(Stored data entries)

┄┄┄┄┄┄┄┄┄┄┄┄┄┄┄┄┄┄┄┄

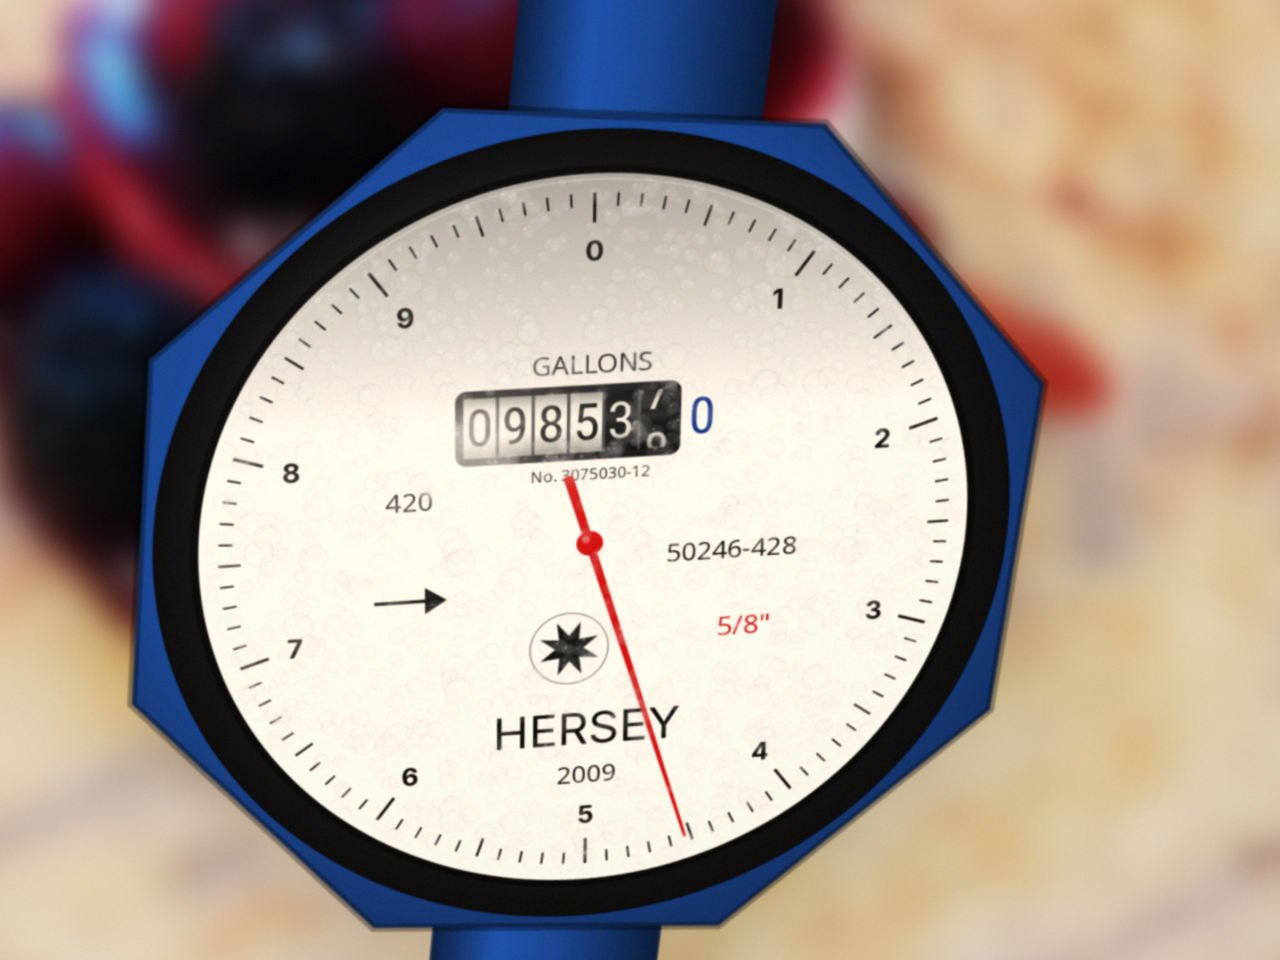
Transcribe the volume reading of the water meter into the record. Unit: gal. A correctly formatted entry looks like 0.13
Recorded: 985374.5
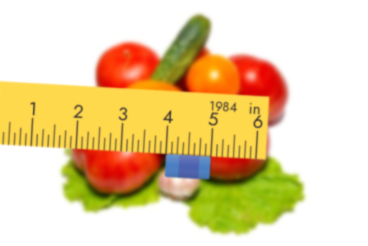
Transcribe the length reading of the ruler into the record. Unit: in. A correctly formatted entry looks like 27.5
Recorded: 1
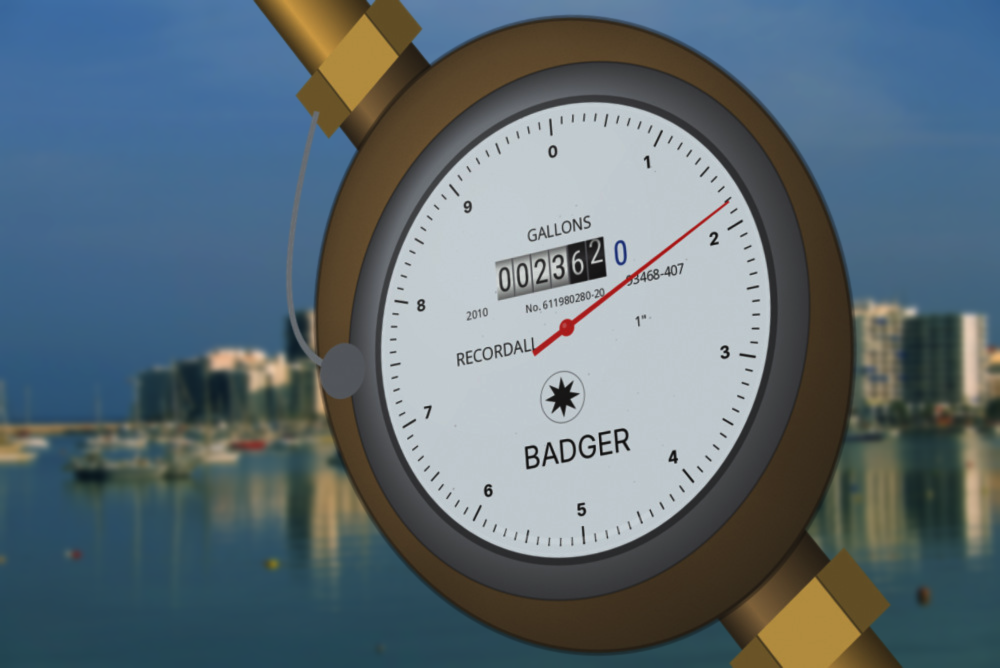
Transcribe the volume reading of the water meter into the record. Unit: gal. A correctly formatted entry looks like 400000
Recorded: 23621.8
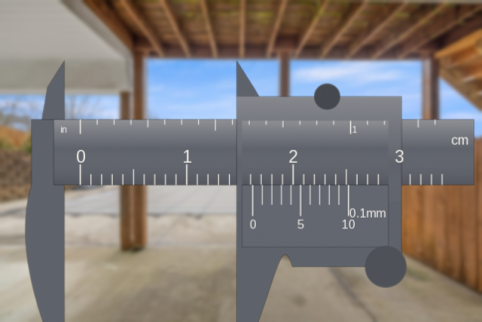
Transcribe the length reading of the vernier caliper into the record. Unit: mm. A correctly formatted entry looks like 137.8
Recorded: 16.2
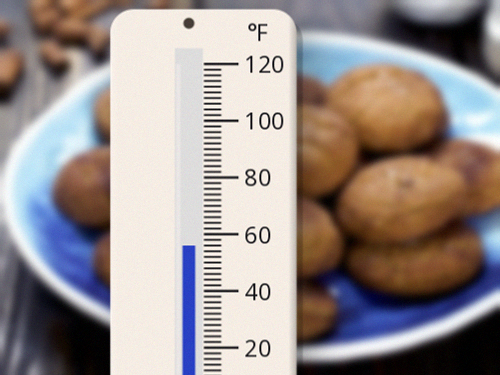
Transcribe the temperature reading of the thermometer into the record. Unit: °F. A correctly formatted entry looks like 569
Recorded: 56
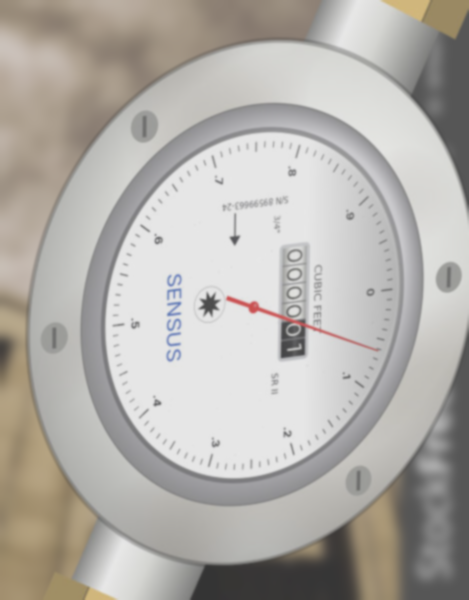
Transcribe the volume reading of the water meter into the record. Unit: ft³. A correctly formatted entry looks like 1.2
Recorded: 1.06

┄┄┄┄┄┄┄┄┄┄┄┄┄┄┄┄┄┄┄┄

To-do item | Copy every record above word for word, omitting the pictures.

Solved exercise |
Transcribe the volume reading of the water meter into the record. Unit: gal. A correctly formatted entry looks like 0.13
Recorded: 985374.5
Transcribe the length reading of the ruler into the record. Unit: in. A correctly formatted entry looks like 27.5
Recorded: 1
Transcribe the volume reading of the water meter into the record. Unit: gal. A correctly formatted entry looks like 400000
Recorded: 23621.8
Transcribe the length reading of the vernier caliper into the record. Unit: mm. A correctly formatted entry looks like 137.8
Recorded: 16.2
Transcribe the temperature reading of the thermometer into the record. Unit: °F. A correctly formatted entry looks like 569
Recorded: 56
Transcribe the volume reading of the water meter into the record. Unit: ft³. A correctly formatted entry looks like 1.2
Recorded: 1.06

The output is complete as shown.